= What you should do =
Print out every line of the material exactly. Include no pictures.

= Dataset excerpt =

============

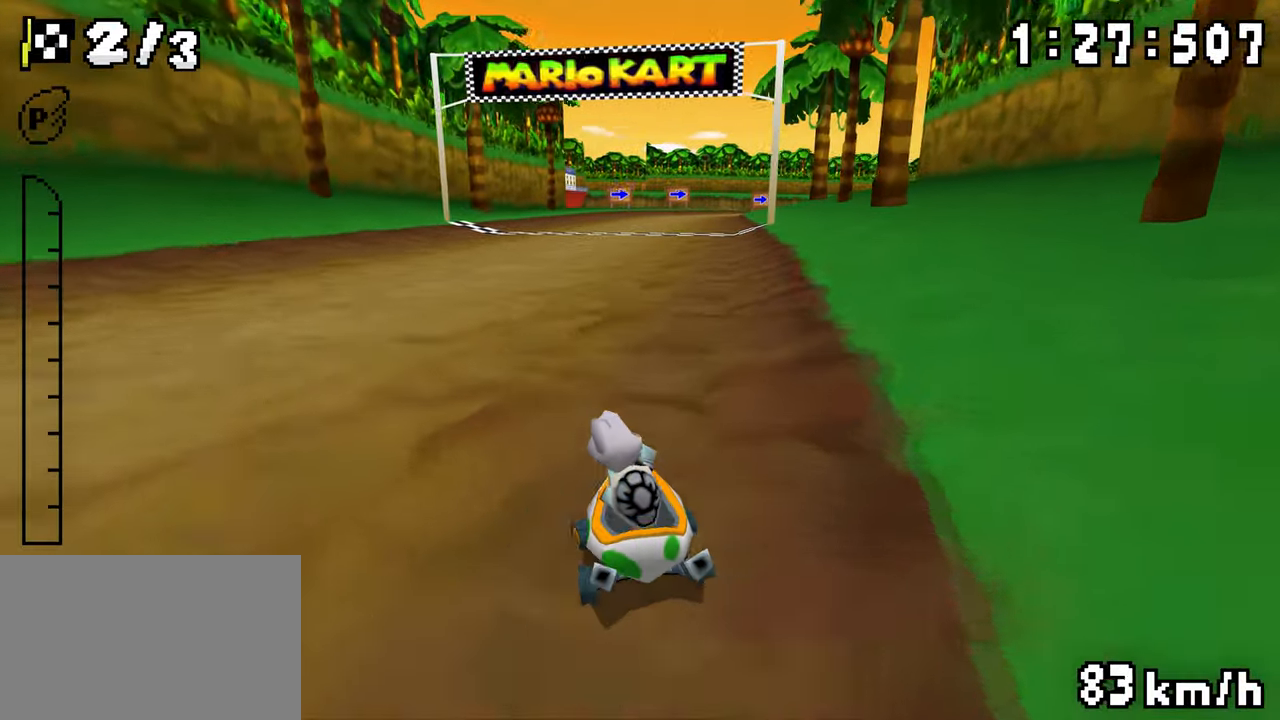
{"dt_ms": 500, "buttons": ["A", "R1", "DPAD_LEFT"], "events": [[50, "DPAD_LEFT", "up"], [50, "DPAD_UP", "up"], [100, "DPAD_RIGHT", "down"], [150, "R1", "down"], [417, "DPAD_LEFT", "down"], [417, "DPAD_RIGHT", "up"]]}
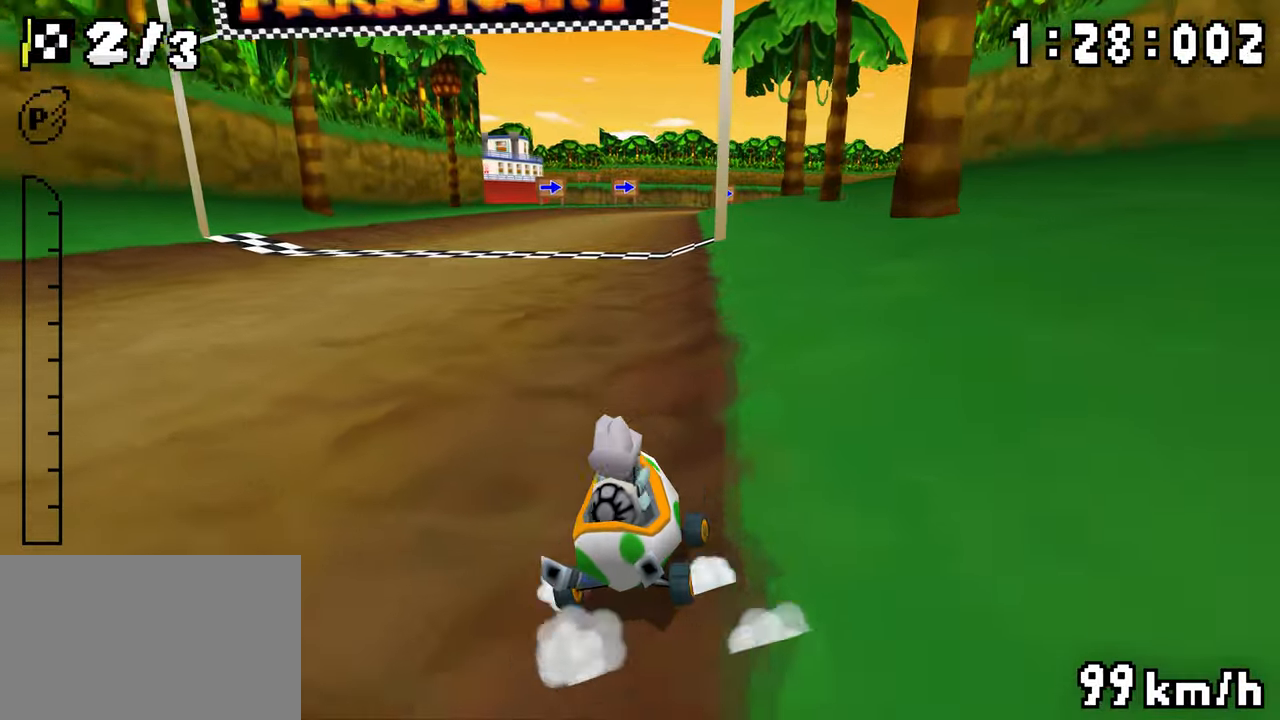
{"dt_ms": 500, "buttons": ["A"], "events": [[84, "DPAD_LEFT", "up"], [84, "DPAD_RIGHT", "down"], [250, "DPAD_LEFT", "down"], [250, "DPAD_RIGHT", "up"], [450, "DPAD_LEFT", "up"], [467, "R1", "up"]]}
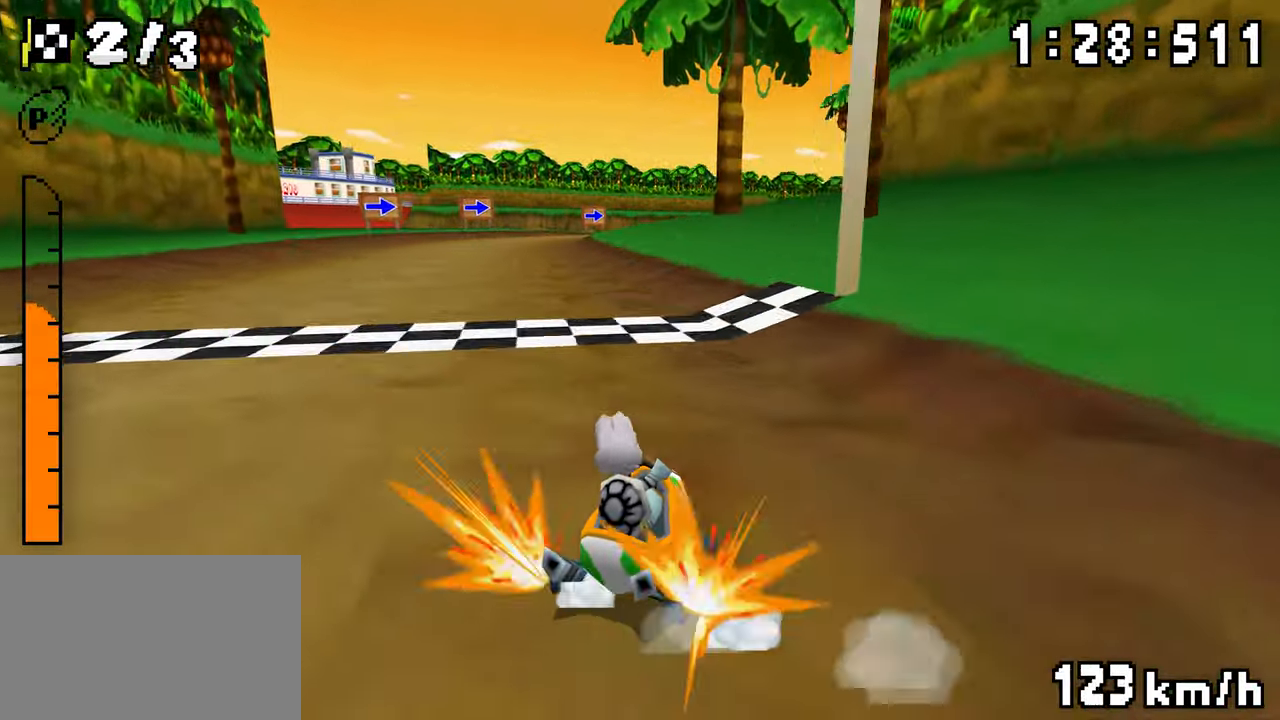
{"dt_ms": 500, "buttons": ["A", "R1", "DPAD_LEFT"], "events": [[117, "R1", "down"], [217, "DPAD_LEFT", "down"], [267, "DPAD_LEFT", "up"], [300, "DPAD_RIGHT", "down"], [350, "DPAD_RIGHT", "up"], [367, "DPAD_LEFT", "down"]]}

============

= Response box =
{"dt_ms": 500, "buttons": ["A", "R1", "DPAD_LEFT"], "events": [[50, "DPAD_LEFT", "up"], [50, "DPAD_UP", "up"], [100, "DPAD_RIGHT", "down"], [150, "R1", "down"], [417, "DPAD_LEFT", "down"], [417, "DPAD_RIGHT", "up"]]}
{"dt_ms": 500, "buttons": ["A"], "events": [[84, "DPAD_LEFT", "up"], [84, "DPAD_RIGHT", "down"], [250, "DPAD_LEFT", "down"], [250, "DPAD_RIGHT", "up"], [450, "DPAD_LEFT", "up"], [467, "R1", "up"]]}
{"dt_ms": 500, "buttons": ["A", "R1", "DPAD_LEFT"], "events": [[117, "R1", "down"], [217, "DPAD_LEFT", "down"], [267, "DPAD_LEFT", "up"], [300, "DPAD_RIGHT", "down"], [350, "DPAD_RIGHT", "up"], [367, "DPAD_LEFT", "down"]]}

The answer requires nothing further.